Bruce Haynes was elected to the publications committee of the Urban and Community Section of the ASA.
Vicki Smith and Brian Halpin have been awarded a UCD Center for Poverty Research Graduate Student Research Fellowship
The fellowship will support Brian's work interviewing low-wage workers for a larger study of the employability strategies of people stuck in low-wage labor markets. The research will take place in the Napa/Sonoma area.

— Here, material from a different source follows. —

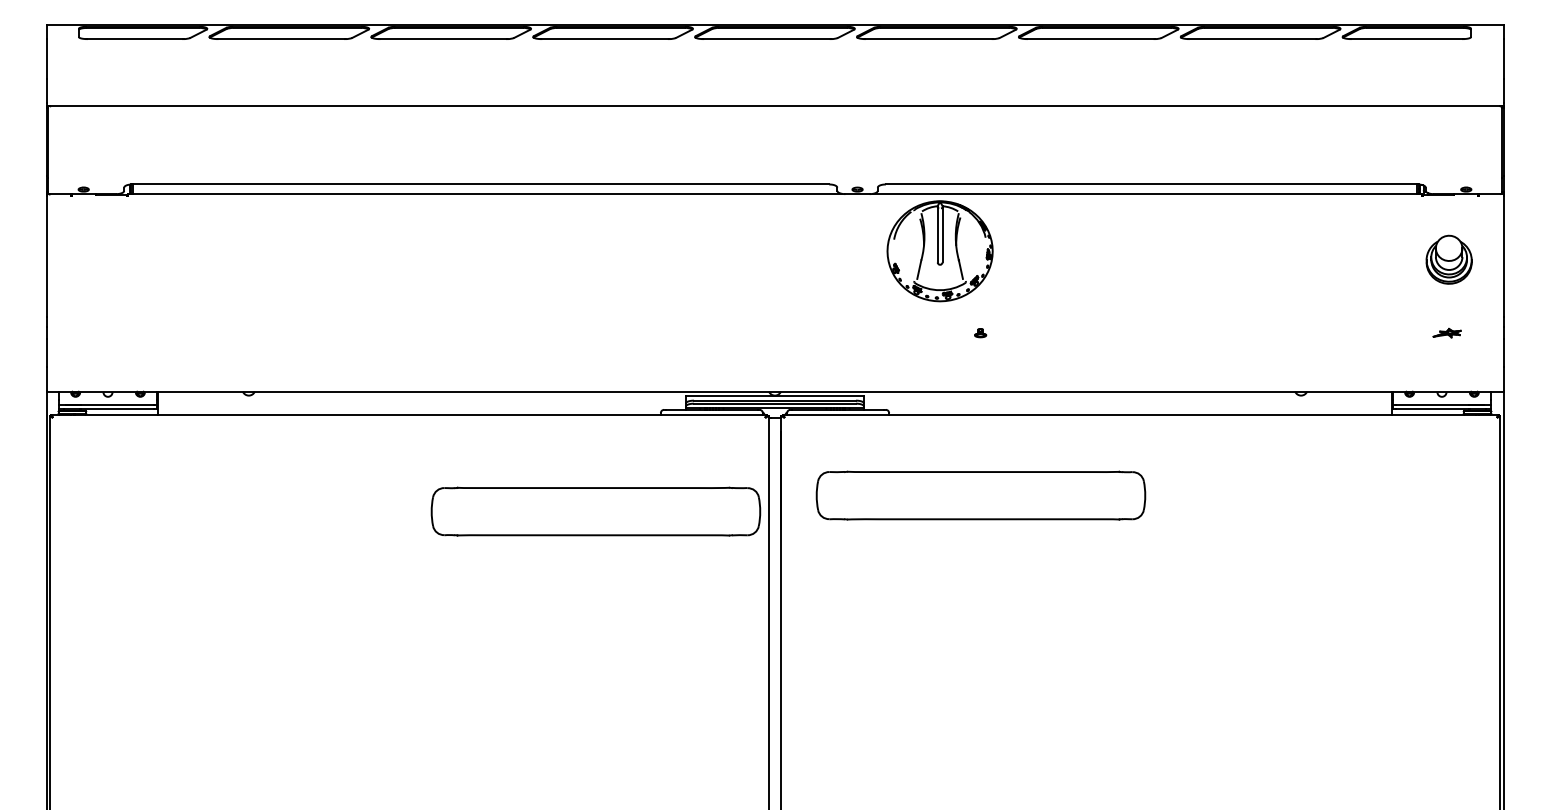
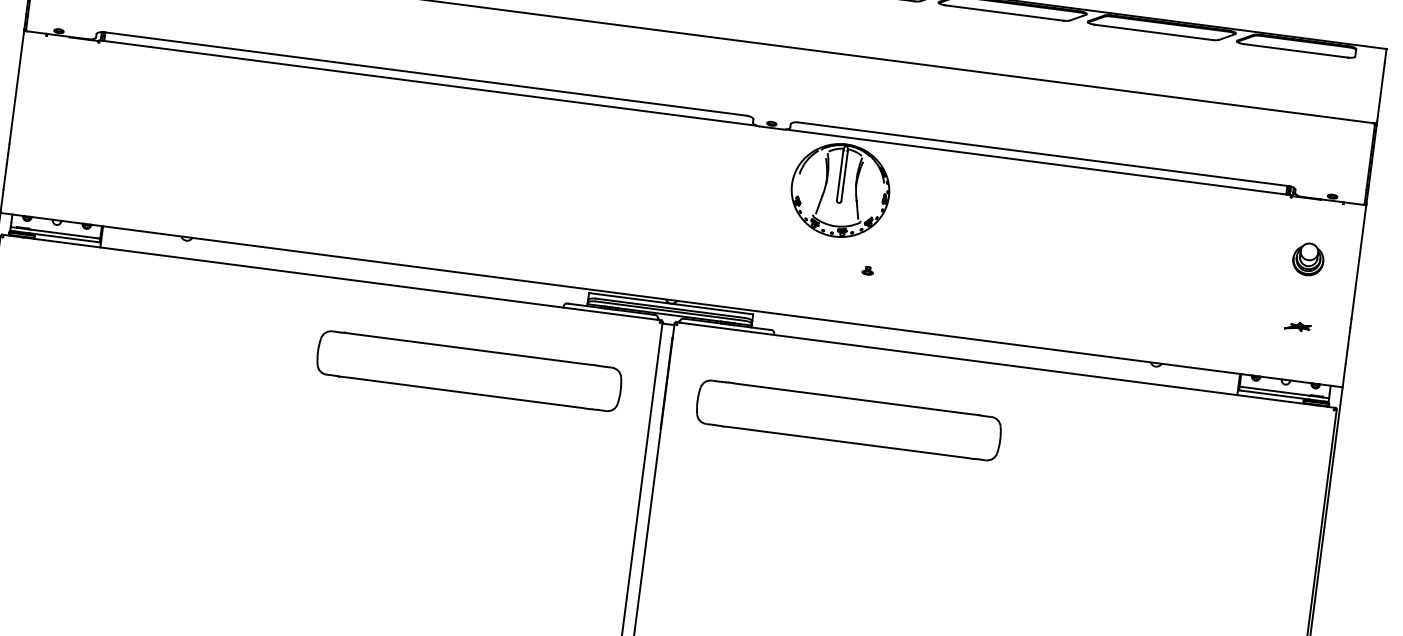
part: (1449, 260) -> (1308, 259), size x0.71
part: (595, 511) -> (468, 370), moved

Vicki Smith is the 2012-13 Chair of the ASA Economic Sociology Section
The Economic Sociology Section is the 8th largest of the ASA's 52 sections. Vicki served as Chair-Elect for this position in 2011-12. She will be working with a contingent of UCD economic sociologists--both faculty and graduate students--to produce the section newsletters and organize the section round tables at the 2013 New York City meetings. UCD has a long affiliation with the subfield of economic sociology: colleagues Nicole Biggart and Fred Block were some of the movers and shakers behind the formation of this section in 2000; Biggart was also elected to chair it (2004-05).
Robin Pleau's article shortlisted for the Rosabeth Moss Kanter Award for Excellence in Work-Family Research.
Robin Pleau's article, "Gender Differences in Postretirement Employment" published in Research on Aging, was shortlisted for this yearly award. The award is given to the author(s) of the best research paper published in 2010. The finalists are selected via a rigorous process. A committee of over 35 leading scholars, from five countries, examined over 2500 articles published in 77 leading English-language journals from around the world. A three-stage process led to the final selections. No external nominations were solicited or accepted. Robin's papers and ten others were chosen for the shortlist.
Cara Chiaraluce awarded the Cross- UC Medical Humanities Fellowship for 2012-2013
Fellows pursue individualized research projects relating to the theme of "language and de/humanization in a medical setting." During the academic year, she also will be participating in themed monthly discussion groups with multi-disciplinary scholars held at the UC Davis Medical Center in Sacramento.